Similarly, the sort of behavioural responses which the IEA deems key for the transition also incurs a disproportionately high cost on low-income households (IEA, p.84). For example, the report suggests governments impose low-emissions zones in cities to facilitate the switch to electric vehicles (EVs) (p.88). However, it is low-income households who do not have the funds available for a new car that tend to be driving obsolete and polluting vehicles. Low-emissions zones which charge drivers of polluting vehicles are therefore likely to incur greater financial strains on these households, further reducing their ability to afford a new vehicle.  

Whether the transition exacerbates or mitigates income inequality in a society depends on its net effect, which cannot be quantified within this report. If, overall, income inequality has been exacerbated, then the transition has of course contributed towards greater distributive injustice in terms of both strict and luck egalitarianism, as unequal access to opportunities – such as unequal education resources – contributes greatly to income inequality. Even if overall income inequality has not been exacerbated by the transition, though, income redistribution is still needed for distributive justice, as the transition inevitably makes some poorer in terms of purchasing power based on factors out of their control – for example, carbon pricing disadvantages low-income households whilst as previously discussed, household income is no small part affected by factors of luck. Under desert-based principles, redistribution may be necessary for greater justice, too, as low-income households have emitted less than high-income households, contributing more to net zero, and therefore should gain more benefits from the transition based on the ‘the more one inputs, the more one gets’ principle.

### Data provided
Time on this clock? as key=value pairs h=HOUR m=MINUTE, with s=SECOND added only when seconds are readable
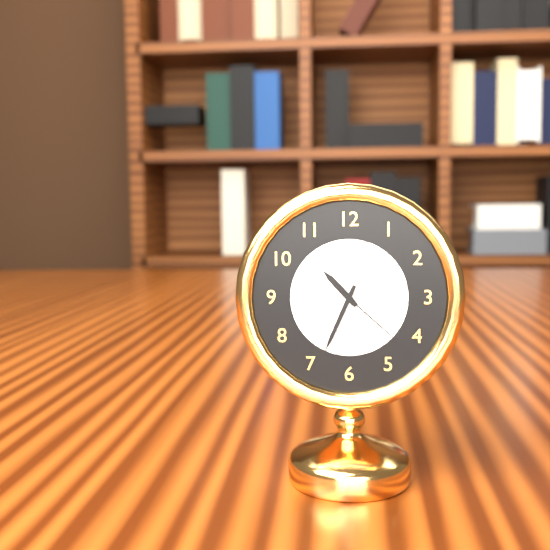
h=10 m=34 s=22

### Exercise goal
In the article on the energy transition, what does the IEA report suggest governments impose in cities to help the switch to electric vehicles?

### Response below
Low-emissions zones.